Lightning strikes have started 8 new fires in Victoria and firefighters are still battling three major blazes burning out of control. Overnight storms failed to ease the situation, where rain doused some flames and strong winds fanned other outbreaks. Meanwhile more reinforcements have been called from interstate, to help fight the fires.and more than 500 New South Wales firefighters have joined their Victorian colleagues to fight the bushfire emergency in that state.

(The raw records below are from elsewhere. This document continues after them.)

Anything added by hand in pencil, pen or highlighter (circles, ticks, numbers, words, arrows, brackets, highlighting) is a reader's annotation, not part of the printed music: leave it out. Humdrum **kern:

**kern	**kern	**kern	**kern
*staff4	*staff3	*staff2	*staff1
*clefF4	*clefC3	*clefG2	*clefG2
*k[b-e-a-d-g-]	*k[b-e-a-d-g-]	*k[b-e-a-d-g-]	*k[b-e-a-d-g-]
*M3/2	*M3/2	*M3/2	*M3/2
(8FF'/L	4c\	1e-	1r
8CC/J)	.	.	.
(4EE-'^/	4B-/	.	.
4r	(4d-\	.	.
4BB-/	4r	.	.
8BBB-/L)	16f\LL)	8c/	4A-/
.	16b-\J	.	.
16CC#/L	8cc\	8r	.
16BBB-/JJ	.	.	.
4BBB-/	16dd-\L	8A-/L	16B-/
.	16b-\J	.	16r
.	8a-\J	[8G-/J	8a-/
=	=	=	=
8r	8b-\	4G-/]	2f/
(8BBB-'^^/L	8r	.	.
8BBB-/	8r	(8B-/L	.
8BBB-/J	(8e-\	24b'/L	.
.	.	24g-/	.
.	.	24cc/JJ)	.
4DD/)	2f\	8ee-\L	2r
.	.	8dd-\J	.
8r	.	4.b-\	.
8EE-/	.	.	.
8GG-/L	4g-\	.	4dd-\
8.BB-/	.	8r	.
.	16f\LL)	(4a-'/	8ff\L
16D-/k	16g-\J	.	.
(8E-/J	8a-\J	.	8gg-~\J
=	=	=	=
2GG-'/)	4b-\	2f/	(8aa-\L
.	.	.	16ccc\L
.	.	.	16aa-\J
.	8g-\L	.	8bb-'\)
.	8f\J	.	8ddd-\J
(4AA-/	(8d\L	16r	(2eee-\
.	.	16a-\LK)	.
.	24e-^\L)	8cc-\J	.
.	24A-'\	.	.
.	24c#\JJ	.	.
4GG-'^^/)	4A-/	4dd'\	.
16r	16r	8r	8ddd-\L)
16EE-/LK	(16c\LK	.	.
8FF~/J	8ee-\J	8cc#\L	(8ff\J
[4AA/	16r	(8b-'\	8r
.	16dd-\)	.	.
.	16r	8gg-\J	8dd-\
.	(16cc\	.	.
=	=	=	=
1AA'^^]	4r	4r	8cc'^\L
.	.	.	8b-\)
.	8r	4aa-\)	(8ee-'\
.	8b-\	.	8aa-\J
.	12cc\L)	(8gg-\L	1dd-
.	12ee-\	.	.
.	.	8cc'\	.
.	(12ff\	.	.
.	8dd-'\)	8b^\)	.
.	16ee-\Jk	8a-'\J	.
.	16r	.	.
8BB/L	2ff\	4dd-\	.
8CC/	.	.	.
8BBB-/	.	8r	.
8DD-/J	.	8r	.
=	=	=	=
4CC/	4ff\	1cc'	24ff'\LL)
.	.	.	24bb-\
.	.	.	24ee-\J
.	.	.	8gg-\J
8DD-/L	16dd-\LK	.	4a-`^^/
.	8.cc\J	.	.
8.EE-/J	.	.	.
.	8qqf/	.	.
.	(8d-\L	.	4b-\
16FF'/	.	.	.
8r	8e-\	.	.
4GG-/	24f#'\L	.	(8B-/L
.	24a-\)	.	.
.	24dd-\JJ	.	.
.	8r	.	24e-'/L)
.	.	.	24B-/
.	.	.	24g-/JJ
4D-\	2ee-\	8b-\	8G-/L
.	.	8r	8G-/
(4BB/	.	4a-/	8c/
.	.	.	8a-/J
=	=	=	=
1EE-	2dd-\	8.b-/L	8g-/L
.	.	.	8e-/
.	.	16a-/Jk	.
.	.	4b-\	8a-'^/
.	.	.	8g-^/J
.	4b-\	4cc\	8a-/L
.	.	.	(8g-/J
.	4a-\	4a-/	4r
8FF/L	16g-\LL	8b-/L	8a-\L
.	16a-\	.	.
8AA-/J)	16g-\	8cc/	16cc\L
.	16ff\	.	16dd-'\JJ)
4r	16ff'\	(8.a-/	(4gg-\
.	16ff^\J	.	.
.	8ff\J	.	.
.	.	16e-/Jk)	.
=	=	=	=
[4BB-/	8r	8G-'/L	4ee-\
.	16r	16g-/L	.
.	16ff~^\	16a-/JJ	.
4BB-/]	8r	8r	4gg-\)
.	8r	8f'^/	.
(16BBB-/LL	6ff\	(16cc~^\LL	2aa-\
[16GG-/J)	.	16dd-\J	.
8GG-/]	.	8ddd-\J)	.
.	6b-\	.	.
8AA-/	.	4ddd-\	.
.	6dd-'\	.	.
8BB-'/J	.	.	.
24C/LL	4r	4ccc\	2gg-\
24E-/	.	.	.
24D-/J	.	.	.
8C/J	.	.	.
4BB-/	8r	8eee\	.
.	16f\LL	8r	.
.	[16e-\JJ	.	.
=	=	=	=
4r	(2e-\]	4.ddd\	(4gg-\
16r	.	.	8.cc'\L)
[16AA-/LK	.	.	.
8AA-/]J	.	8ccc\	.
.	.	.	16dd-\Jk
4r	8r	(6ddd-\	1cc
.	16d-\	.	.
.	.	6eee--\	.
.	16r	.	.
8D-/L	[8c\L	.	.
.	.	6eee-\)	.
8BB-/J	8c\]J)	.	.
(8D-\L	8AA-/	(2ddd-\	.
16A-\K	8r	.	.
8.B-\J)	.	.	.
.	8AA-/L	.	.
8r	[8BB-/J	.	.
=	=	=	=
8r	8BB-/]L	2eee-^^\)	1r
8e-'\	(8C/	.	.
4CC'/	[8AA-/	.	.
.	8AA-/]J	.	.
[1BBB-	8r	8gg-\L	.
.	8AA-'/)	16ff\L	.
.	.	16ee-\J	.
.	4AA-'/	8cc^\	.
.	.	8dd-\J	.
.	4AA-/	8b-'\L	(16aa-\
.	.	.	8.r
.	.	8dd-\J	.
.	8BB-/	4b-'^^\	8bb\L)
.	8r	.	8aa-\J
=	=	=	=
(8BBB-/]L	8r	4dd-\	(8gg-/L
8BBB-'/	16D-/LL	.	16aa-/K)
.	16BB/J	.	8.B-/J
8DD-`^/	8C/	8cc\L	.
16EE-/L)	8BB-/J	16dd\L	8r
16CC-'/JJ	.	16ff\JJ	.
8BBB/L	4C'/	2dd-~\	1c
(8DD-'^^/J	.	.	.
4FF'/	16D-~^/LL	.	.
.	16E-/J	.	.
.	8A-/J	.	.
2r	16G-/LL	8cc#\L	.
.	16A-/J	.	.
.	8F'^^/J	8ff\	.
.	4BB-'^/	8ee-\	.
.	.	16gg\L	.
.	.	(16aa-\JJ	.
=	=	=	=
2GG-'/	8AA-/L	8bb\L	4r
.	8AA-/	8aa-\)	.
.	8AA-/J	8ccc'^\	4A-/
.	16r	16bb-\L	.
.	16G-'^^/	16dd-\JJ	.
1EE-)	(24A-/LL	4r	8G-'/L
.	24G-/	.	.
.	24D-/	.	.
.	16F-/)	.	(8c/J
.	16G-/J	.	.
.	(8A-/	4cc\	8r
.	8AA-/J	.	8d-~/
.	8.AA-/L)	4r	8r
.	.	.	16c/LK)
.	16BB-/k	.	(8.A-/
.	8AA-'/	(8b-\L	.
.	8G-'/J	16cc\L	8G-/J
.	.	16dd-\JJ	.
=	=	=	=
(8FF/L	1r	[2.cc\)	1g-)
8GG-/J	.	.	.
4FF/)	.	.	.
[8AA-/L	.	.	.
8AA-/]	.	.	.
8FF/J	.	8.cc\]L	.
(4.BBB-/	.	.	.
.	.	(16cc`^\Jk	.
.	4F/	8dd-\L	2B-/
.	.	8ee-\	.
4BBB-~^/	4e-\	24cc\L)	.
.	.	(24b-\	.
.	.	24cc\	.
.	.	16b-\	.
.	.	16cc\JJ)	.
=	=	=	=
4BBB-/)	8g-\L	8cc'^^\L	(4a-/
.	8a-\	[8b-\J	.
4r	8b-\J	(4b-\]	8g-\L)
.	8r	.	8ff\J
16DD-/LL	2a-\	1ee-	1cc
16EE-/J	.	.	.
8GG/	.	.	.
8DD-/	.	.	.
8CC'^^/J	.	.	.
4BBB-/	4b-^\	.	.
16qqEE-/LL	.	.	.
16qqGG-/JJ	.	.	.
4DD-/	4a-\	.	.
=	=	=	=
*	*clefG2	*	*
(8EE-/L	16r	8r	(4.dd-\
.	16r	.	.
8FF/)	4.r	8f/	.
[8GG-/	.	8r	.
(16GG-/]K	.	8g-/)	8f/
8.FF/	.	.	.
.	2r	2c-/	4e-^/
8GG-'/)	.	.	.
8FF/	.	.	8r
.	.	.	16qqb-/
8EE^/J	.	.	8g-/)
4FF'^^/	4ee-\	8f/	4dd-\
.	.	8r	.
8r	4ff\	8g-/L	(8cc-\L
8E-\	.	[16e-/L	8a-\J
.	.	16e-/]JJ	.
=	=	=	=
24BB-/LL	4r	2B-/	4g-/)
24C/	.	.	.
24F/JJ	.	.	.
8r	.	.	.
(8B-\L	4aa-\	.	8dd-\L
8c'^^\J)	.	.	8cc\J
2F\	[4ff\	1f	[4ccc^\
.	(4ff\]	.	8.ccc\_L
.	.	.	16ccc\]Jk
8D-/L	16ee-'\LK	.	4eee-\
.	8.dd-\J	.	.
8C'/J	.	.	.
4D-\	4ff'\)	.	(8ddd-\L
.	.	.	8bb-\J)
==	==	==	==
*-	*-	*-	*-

None of the fires is posing a threat to homes, but bushfires at the Grampians in the state's west, at Moondarra in Gippsland and at Kinglake north-east of Melbourne are yet to be brought under control. Hundreds of volunteer firecrews from around the state battled the fires in conditions of 40+ degrees, while vicious winds whipped the fires through forests and grasslands, changing fronts and making the job of predicting the fires' path very difficult.
So far two fatalities have been recorded, with the bodies of two people recovered near Ararat. Thousands of homes have come under direct threat, and weather forecasts indicate there will be little respite for firecrews across the state as they work to contain and extinguish hotspots and flareups.
The Moondarra fires in Gippsland threatened Yallourn North on Sunday 22nd of January causing millions of dollars damage to pine and eucalypt plantations. The dense, hilly terrain of the Brisbane Ranges, roughly 40km south east from Ballarat, is normally notable for one distinguishing feature; massive eucalypt trees as far as the eye can see, providing one of Victoria's best environments for koalas as well as one of the richest diversities of wildflowers. After weekend lightning strikes ignited massive bushfires, nearly 6,000 hectares of land are now blackened, with a relatively small number of homes destroyed.